Die US-Notenbank feiert in diesem Jahr ihr 110. Jubiläum. Mit dem Federal Reserve Act von 1913 haben die USA dem «Fed» die Verantwortung für die Geldpolitik übertragen. Das Herzstück dieser mächtigen Institution ist das Federal Open Market Committee, kurz FOMC. Zwölf Personen gehören dem Gremium an. Neben den sieben Mitgliedern des Fed-Boards hat der Präsident der Federal Reserve Bank von New York einen festen Sitz. Die restlichen vier Plätze werden von Chefs der elf weiteren regionalen US-Notenbanken besetzt. Im Rotationssystem erfolgt für dieses Quartett ein jährlicher Wechsel. Acht mal pro Jahr kommt das FOMC zu regulären Sitzungen zusammen. Zwei Tage lang diskutieren die Währungshüter dann die ökonomischen und finanziellen Rahmenbedingen. Auf dieser Grundlage trifft das FOMC eine geldpolitische Entscheidung. Am 14. Juni beginnt das nächste Meeting an einem grossen ovalen Konferenztisch in der Washingtoner Fed-Zentrale.
Schon zehn Tage vorher müssen die US-Notenbanker schweigen. Ab dem 4. Juni läuft die so genannte Blackout Periode. Von diesem Termin an dürfen die FOMC-Mitglieder bis einschliesslich 16. Juni keine öffentlichen Statements mehr abgeben. Natürlich ist die auf das Ende der Sitzung und die Veröffentlichung des offiziellen Fed-Statements folgende Medienkonferenz mit Fed-Präsident Jerome Powell davon ausgenommen. Wenig überraschend finden die Aussagen der US-Währungshüter in den Wochen vor der Schweigeperiode an den Kapitalmärkten besonders viel Gehör. Aktuell gilt das umso mehr, da das FOMC in den vergangenen Monaten aggressiv an der Zinsschraube gedreht hat. Zehn Mal nacheinander setzte das Komitee den Leitsatz (Federal Funds Rate) seit März 2022 nach oben. Von nahe Null kletterte er dabei auf die aktuelle Spanne von 5.00% bis 5.25%.

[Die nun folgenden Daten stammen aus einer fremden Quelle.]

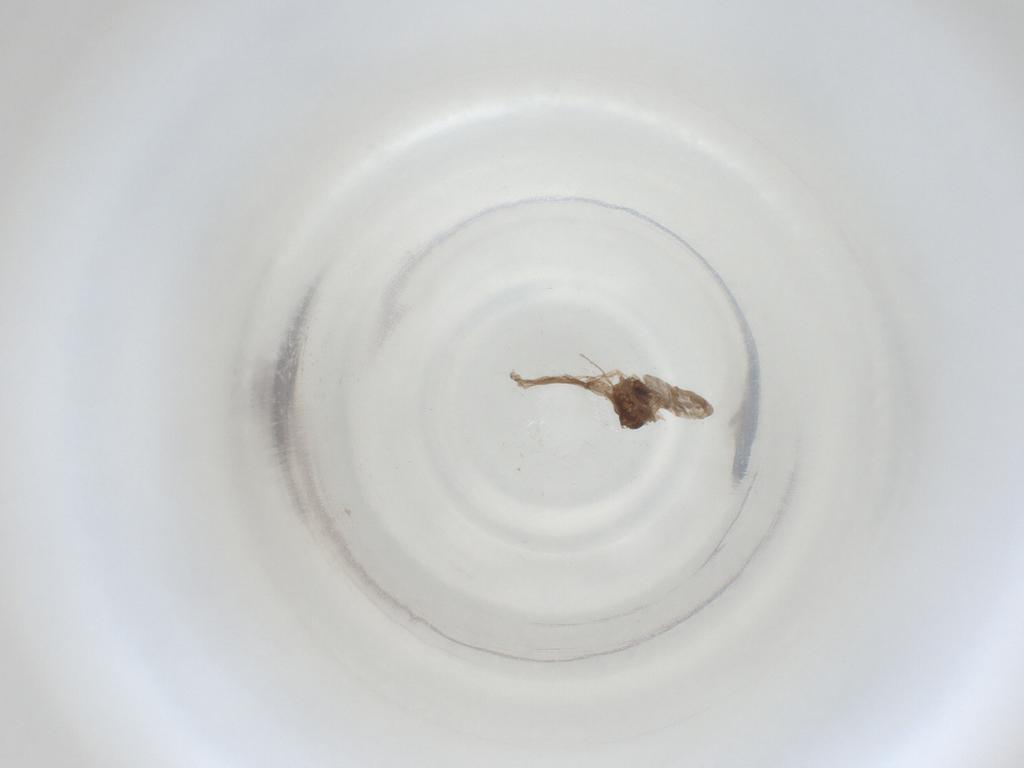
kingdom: Animalia
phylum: Arthropoda
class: Insecta
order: Diptera
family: Cecidomyiidae
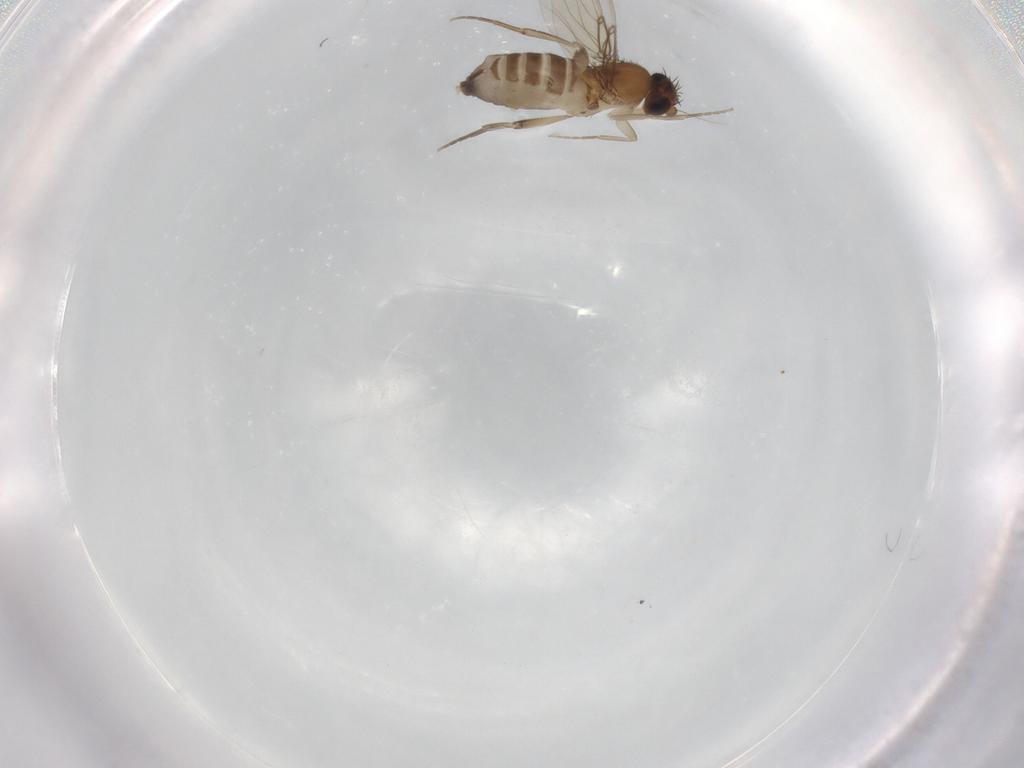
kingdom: Animalia
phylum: Arthropoda
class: Insecta
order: Diptera
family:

Ein Blick auf Federal Funds Effective Rate (siehe Grafik) macht die historische Dimension der jüngsten Zinswende in den USA deutlich. Zu diesem Satz handeln Banken über Nacht mit ihren Fed-Einlagen. Die Notenbank selbst nimmt mittels Offenmarkttransaktionen Einfluss auf den effektiven Zinssatz, damit dieser ihrer Zielspanne möglichst nahekommt. Nach der Zinsentscheidung von Anfang Mai ist die Federal Funds Effective Rate zum ersten Mal seit annähernd 16 Jahren über die runde Marke von 5% gestiegen. Geht es nach den Terminmärkten, wird es das FOMC zumindest vorerst dabei belassen – für den Juni wird kein weiterer Zinsschritt erwartet. Laut dem CME Fed Watch Tool liegt die Wahrscheinlichkeit für dieses Szenario bei mehr als 80%. Für den kommenden Herbst stellt dieses viel beachtete Informationswerkzeug sogar eine erste Zinssenkung in den Bereich des Möglichen. Allerdings gehen die Meinungen diesbezüglich noch ziemlich weit auseinander.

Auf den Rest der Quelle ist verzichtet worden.